Dataset entries:

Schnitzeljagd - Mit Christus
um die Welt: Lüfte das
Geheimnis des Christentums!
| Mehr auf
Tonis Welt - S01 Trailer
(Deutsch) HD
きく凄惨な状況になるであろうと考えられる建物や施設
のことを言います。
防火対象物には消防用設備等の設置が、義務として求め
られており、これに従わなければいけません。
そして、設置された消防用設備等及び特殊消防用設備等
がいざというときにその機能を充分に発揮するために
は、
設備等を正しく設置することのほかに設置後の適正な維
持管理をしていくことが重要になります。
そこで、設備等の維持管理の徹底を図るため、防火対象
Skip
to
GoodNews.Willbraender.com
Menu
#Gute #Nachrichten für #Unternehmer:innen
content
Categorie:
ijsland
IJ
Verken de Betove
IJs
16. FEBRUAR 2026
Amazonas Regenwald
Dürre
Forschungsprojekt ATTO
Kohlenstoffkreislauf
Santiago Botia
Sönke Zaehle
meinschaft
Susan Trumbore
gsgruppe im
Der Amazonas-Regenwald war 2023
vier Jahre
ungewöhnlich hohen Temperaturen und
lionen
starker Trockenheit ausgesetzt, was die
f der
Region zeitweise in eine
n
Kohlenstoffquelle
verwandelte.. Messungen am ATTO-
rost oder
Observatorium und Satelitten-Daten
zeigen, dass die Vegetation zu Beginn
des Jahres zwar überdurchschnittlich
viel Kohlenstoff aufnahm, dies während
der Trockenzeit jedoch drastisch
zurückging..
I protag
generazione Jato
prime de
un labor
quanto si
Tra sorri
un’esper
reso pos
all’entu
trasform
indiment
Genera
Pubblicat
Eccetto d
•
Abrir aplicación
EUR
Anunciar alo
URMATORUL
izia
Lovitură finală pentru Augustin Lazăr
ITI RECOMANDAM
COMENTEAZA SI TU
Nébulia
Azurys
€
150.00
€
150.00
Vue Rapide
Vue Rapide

● Try it: Arrange every line of text in the listing as a numbered list, leaving out any blank lines.

● Finished task:
1. Schnitzeljagd - Mit Christus
2. um die Welt: Lüfte das
3. Geheimnis des Christentums!
4. | Mehr auf
5. Tonis Welt - S01 Trailer
6. (Deutsch) HD
7. きく凄惨な状況になるであろうと考えられる建物や施設
8. のことを言います。
9. 防火対象物には消防用設備等の設置が、義務として求め
10. られており、これに従わなければいけません。
11. そして、設置された消防用設備等及び特殊消防用設備等
12. がいざというときにその機能を充分に発揮するために
13. は、
14. 設備等を正しく設置することのほかに設置後の適正な維
15. 持管理をしていくことが重要になります。
16. そこで、設備等の維持管理の徹底を図るため、防火対象
17. Skip
18. to
19. GoodNews.Willbraender.com
20. Menu
21. #Gute #Nachrichten für #Unternehmer:innen
22. content
23. Categorie:
24. ijsland
25. IJ
26. Verken de Betove
27. IJs
28. 16. FEBRUAR 2026
29. Amazonas Regenwald
30. Dürre
31. Forschungsprojekt ATTO
32. Kohlenstoffkreislauf
33. Santiago Botia
34. Sönke Zaehle
35. meinschaft
36. Susan Trumbore
37. gsgruppe im
38. Der Amazonas-Regenwald war 2023
39. vier Jahre
40. ungewöhnlich hohen Temperaturen und
41. lionen
42. starker Trockenheit ausgesetzt, was die
43. f der
44. Region zeitweise in eine
45. n
46. Kohlenstoffquelle
47. verwandelte.. Messungen am ATTO-
48. rost oder
49. Observatorium und Satelitten-Daten
50. zeigen, dass die Vegetation zu Beginn
51. des Jahres zwar überdurchschnittlich
52. viel Kohlenstoff aufnahm, dies während
53. der Trockenzeit jedoch drastisch
54. zurückging..
55. I protag
56. generazione Jato
57. prime de
58. un labor
59. quanto si
60. Tra sorri
61. un’esper
62. reso pos
63. all’entu
64. trasform
65. indiment
66. Genera
67. Pubblicat
68. Eccetto d
69. •
70. Abrir aplicación
71. EUR
72. Anunciar alo
73. URMATORUL
74. izia
75. Lovitură finală pentru Augustin Lazăr
76. ITI RECOMANDAM
77. COMENTEAZA SI TU
78. Nébulia
79. Azurys
80. €
81. 150.00
82. €
83. 150.00
84. Vue Rapide
85. Vue Rapide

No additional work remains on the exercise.